The requirement of government bidding for relief contracts has raised the specter of corruption, and there have been allegations throughout southern Africa of political interference in the process. Sources familiar with food aid distribution say that the cost of officially sourced state food parcels far exceeds the average cost of comparative packages distributed by individuals or nongovernment organizations.
President Cyril Ramaphosa conceded that mistakes were made in instituting the lockdown and committed to more transparency on decision-making in the future.
During his address, Mr. Ramaphosa reassured South Africans that funds for Covid-19 relief would not be wasted or stolen. While many South Africans sympathize with Mr. Ramaphosa’s good intentions, many are not confident that he will able to follow through on this assurance.
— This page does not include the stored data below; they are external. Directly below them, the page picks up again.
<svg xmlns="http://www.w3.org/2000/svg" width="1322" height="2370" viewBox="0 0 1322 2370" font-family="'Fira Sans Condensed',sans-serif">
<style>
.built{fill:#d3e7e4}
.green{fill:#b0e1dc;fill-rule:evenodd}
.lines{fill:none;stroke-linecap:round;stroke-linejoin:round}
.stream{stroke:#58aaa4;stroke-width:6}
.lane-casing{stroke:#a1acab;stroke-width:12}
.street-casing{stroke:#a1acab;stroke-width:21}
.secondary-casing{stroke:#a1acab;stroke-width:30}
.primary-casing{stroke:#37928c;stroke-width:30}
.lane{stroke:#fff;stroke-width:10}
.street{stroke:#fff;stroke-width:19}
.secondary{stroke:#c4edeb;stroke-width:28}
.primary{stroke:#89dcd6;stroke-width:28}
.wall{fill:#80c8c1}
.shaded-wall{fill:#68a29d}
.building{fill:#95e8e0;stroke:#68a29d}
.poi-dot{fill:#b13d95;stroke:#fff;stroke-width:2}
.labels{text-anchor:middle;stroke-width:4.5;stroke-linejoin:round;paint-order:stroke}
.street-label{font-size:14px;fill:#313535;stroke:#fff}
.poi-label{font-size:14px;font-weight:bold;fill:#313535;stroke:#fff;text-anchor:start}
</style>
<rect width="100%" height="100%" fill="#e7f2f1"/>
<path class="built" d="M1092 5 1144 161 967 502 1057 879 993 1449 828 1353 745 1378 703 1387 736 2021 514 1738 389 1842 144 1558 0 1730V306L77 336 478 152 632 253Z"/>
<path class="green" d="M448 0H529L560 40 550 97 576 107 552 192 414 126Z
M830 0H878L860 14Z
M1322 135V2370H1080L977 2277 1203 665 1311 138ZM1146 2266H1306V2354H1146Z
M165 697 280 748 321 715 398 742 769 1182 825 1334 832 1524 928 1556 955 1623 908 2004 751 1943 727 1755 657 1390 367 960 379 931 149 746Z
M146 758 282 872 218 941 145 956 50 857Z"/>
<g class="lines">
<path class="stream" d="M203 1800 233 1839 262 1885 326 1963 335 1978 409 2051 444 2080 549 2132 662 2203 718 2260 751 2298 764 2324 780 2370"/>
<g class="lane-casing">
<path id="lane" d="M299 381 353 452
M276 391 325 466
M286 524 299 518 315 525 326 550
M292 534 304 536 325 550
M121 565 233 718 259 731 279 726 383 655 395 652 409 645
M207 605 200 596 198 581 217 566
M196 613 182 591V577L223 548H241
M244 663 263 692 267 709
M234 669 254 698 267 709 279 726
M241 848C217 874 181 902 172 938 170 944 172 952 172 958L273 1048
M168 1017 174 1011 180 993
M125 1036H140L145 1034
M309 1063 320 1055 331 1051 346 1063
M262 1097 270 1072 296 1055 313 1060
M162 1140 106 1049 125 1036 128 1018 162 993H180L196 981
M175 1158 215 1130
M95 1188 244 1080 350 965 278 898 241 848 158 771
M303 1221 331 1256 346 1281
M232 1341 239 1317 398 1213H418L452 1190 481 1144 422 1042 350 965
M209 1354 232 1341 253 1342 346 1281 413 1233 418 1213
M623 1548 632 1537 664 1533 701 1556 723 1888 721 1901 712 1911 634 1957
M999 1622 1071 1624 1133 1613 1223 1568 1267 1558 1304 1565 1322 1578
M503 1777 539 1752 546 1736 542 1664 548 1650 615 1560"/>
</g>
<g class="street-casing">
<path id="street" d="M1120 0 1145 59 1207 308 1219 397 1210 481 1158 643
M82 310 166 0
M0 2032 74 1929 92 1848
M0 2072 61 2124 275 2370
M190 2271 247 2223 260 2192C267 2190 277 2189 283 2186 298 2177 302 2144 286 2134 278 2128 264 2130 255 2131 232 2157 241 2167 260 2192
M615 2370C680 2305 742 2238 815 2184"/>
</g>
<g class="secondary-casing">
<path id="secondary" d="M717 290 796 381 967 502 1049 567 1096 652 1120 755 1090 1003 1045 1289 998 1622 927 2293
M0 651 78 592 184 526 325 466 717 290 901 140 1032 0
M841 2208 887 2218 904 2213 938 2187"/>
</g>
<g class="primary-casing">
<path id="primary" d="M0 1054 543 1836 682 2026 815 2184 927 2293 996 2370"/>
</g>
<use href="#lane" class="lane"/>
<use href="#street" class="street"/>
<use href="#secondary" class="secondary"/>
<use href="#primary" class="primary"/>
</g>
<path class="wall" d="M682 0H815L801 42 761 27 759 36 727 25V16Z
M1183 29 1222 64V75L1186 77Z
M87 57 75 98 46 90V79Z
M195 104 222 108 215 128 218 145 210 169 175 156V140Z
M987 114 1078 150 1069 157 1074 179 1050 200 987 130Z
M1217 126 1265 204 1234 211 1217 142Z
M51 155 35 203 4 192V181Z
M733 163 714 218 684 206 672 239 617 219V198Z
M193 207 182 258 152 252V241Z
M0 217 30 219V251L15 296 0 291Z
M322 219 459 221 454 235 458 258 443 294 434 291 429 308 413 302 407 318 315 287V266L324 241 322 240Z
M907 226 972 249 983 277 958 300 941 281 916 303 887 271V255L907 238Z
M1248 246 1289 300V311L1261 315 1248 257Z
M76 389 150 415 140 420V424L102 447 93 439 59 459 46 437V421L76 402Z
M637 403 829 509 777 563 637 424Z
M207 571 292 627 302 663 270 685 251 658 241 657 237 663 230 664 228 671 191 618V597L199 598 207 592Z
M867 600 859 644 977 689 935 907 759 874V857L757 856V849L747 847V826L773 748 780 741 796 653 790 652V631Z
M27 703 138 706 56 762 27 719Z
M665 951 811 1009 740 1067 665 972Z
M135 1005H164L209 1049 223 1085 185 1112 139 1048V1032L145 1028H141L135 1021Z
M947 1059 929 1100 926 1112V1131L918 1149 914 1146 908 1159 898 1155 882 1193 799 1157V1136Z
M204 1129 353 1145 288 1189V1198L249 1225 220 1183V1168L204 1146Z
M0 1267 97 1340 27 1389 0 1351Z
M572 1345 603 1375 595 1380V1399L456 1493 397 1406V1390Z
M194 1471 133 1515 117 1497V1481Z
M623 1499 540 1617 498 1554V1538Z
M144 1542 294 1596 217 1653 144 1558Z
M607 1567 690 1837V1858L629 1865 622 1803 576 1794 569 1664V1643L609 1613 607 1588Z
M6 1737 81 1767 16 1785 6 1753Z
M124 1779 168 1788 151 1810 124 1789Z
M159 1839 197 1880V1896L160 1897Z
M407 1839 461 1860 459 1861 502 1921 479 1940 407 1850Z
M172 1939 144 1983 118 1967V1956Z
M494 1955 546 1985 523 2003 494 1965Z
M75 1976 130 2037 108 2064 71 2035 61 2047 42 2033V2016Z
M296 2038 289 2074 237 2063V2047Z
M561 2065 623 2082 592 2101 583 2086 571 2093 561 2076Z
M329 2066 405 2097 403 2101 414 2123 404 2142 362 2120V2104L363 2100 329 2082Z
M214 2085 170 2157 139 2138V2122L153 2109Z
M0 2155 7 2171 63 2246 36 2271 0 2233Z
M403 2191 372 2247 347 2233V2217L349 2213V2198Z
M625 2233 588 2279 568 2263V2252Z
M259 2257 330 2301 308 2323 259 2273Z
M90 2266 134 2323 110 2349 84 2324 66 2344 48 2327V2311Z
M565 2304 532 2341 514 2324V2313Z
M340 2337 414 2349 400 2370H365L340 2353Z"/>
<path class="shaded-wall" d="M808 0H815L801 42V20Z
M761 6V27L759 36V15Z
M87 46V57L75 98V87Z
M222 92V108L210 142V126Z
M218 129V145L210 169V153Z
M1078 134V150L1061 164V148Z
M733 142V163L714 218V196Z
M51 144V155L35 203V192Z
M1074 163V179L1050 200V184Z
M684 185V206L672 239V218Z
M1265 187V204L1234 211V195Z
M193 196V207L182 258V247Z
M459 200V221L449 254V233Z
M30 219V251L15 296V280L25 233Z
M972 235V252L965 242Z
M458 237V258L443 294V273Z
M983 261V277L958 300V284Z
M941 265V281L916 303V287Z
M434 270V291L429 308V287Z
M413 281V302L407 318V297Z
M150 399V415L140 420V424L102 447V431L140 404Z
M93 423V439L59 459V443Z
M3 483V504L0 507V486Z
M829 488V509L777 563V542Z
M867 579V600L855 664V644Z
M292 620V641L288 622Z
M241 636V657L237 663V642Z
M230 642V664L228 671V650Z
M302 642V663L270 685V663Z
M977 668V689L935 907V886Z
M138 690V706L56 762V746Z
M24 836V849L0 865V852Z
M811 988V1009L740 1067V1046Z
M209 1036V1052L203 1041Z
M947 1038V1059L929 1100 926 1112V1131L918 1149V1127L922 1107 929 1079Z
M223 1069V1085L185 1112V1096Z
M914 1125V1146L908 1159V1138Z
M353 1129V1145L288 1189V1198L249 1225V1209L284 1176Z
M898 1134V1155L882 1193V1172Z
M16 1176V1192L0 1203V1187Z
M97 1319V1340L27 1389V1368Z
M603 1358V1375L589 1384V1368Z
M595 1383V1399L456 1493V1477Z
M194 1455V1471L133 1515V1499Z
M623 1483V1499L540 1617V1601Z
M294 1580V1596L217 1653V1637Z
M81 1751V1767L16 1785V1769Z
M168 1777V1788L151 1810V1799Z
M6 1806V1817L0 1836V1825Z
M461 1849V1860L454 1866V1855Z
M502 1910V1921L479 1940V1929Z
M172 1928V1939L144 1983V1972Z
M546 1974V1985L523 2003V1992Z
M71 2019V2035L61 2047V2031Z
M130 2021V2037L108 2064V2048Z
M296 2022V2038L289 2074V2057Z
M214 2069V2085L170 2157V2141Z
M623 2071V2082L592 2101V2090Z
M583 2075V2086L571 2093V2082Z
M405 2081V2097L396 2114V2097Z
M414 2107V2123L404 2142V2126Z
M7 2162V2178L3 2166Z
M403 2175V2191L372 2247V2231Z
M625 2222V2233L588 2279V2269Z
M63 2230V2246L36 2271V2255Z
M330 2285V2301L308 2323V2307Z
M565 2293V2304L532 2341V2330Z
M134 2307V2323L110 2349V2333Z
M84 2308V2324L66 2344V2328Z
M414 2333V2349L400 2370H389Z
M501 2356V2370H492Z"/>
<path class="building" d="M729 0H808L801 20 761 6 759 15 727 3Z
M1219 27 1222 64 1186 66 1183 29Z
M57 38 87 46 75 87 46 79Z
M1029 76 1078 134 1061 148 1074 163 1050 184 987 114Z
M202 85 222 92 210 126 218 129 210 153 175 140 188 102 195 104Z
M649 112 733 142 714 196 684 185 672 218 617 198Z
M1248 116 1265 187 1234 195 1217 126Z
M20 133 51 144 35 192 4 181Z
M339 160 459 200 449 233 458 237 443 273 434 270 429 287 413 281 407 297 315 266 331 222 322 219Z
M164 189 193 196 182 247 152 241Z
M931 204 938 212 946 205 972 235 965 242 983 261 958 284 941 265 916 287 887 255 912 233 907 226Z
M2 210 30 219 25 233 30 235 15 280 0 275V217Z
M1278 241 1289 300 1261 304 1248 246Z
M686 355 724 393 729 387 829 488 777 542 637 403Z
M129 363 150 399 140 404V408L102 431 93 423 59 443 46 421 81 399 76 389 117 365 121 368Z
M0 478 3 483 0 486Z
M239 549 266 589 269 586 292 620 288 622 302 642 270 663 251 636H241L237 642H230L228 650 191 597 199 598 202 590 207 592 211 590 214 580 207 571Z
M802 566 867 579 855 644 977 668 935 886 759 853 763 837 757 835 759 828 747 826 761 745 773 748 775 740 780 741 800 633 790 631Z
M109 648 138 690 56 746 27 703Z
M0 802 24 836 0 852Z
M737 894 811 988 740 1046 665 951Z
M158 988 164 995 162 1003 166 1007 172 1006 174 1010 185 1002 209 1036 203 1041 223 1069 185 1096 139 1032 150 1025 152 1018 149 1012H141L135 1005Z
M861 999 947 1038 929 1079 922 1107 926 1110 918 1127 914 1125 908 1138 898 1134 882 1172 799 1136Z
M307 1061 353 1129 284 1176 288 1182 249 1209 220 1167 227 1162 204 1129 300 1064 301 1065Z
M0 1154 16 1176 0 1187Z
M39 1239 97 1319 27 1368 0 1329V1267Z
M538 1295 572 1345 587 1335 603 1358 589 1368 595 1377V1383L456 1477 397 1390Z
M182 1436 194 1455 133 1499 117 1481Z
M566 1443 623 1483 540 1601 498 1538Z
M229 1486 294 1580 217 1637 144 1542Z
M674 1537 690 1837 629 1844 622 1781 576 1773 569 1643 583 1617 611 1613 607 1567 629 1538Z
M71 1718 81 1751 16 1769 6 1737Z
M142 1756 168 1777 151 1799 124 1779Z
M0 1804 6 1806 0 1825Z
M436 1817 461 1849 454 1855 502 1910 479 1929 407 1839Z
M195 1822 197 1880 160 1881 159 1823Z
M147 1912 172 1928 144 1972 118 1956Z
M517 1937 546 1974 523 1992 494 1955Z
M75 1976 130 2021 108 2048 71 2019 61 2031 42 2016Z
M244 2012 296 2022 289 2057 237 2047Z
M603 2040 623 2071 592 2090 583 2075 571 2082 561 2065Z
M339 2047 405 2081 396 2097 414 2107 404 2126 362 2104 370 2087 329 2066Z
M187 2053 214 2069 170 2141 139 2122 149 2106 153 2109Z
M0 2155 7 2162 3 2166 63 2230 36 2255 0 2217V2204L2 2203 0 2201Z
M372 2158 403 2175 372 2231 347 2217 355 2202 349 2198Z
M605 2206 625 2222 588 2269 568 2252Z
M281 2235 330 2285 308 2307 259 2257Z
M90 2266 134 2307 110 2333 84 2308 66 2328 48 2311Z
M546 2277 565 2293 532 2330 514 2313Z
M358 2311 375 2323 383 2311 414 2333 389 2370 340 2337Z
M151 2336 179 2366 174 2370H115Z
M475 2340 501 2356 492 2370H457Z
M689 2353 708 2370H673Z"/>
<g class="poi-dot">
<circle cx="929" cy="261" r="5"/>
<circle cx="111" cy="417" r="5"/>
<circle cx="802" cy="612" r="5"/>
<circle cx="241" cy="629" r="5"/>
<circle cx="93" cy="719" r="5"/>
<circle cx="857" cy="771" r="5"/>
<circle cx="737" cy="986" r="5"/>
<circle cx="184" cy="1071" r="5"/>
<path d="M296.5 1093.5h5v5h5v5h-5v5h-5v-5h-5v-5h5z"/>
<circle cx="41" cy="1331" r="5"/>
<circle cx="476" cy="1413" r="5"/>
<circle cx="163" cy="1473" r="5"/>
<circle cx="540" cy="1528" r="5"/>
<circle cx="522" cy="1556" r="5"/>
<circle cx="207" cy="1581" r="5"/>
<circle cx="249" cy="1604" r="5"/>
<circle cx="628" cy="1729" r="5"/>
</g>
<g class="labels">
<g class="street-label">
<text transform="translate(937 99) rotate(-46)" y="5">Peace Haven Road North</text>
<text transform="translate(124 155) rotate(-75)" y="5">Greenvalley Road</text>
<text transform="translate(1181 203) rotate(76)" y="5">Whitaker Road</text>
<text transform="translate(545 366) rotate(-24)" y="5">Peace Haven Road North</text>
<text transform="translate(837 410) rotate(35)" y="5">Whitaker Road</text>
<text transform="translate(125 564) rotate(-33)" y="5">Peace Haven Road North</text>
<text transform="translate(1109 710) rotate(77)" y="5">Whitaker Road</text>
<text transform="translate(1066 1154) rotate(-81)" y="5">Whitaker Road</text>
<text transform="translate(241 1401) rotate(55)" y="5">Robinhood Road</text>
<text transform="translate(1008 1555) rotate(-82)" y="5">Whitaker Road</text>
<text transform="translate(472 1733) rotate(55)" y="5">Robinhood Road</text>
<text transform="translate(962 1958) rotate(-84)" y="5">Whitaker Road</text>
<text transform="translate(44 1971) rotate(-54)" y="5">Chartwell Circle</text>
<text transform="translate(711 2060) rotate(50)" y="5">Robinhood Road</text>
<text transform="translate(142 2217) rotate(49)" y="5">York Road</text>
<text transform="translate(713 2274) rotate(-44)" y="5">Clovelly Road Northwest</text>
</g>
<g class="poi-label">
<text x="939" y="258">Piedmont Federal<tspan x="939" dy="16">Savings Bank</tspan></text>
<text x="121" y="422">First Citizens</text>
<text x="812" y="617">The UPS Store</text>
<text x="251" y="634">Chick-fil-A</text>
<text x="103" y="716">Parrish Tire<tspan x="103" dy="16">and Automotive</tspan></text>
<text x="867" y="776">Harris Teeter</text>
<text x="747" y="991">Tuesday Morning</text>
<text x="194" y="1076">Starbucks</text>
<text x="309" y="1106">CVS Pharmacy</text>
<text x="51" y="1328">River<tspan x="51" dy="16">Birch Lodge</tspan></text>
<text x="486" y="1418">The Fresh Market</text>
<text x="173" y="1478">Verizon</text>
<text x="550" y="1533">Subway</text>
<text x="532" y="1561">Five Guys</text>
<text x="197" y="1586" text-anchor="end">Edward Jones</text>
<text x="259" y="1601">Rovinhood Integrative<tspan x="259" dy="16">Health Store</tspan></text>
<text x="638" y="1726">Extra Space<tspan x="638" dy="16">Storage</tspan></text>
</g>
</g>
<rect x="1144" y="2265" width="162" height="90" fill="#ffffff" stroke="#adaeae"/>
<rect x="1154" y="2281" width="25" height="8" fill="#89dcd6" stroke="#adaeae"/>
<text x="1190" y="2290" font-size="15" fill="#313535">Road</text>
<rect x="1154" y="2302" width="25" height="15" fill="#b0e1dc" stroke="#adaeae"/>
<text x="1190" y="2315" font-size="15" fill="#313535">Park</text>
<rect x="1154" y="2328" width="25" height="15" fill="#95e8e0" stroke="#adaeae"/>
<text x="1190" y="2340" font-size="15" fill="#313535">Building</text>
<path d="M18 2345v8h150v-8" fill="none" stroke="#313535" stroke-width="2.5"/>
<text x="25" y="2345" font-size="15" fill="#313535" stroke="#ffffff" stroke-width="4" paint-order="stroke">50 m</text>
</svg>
There have also been widespread accounts of excessive use of force by the military and police charged with enforcing the lockdown. One case, the death of Alexandra township resident Collins Khosa at the hands of the South African National Defence Force and the Johannesburg Metropolitan Police Department on Good Friday, has reached the courts.
Mr. Khosa was “strangled, slammed against a cement wall and a steel gate and hit with the butt of a machine gun,” reported the Mail & Guardian, after an altercation with security forces. He died a few hours later. The case continues, but the presiding judge has already noted that authorities need to restore public confidence in the security forces.
Whether the latter is possible now is anybody’s guess. As the state seems even more determined to keep order—“stamping the authority of the state,” as Police Minister Bheki Cele put it recently—some commentators predict that there will be increasing civil disobedience in protest against the lockdown restrictions.
Black market racketeering has become widespread, most notably the trade in alcohol and cigarettes. Sales of those goods normally bring in considerable amounts of tax revenue, but their sale has been prohibited under lockdown.
It has not improved public confidence that the apparent chief agent of these restrictions, Minister of Cooperative Governance and Traditional Affairs Nkosazana Dlamini-Zuma, the ex-wife of the former president Jacob Zuma, is alleged to have connections to persons engaged in the contraband trade in cigarettes. One such person, Adriano Mazzotti, allegedly helped finance her recent bid to be elected president of the African National Congress political party.
Mr. Mazzotti also has ties with Economic Freedom Fighters leader Julius Malema. The E.F.F. has so far been the opposition party most supportive of the lockdown, a view shared by the members of the ruling African National Congress, described as the “radical economic transformation” wing of the A.N.C., who oppose Mr. Ramaphosa.
It is perhaps not surprising that there are growing calls to either end the lockdown or to drastically amend its restrictions to allow more people to go back to work. A controversial report by a group of actuaries compared the prospective deaths from Covid-19 against potential deaths from hunger—as well as the long-term impact on the South African economy—and concluded that maintaining the lockdown could be possibly 30 times more lethal than the pandemic.
A series of briefs produced by Mathew Kruger of the Helen Suzman Foundation argues that the lockdown is in fact unconstitutional. In particular, Mr. Kruger says the Disaster Management Act, under which the lockdown has been imposed, needs to be read through the lens of the Constitution. It is his position that the public health and economy cannot be the only criteria used to decide on a societal lockdown.
His complex analysis echoes growing concerns among civil society actors and academics that respect for human rights and due process are being abandoned and that the state is exceeding its authority in efforts to enforce the lockdown.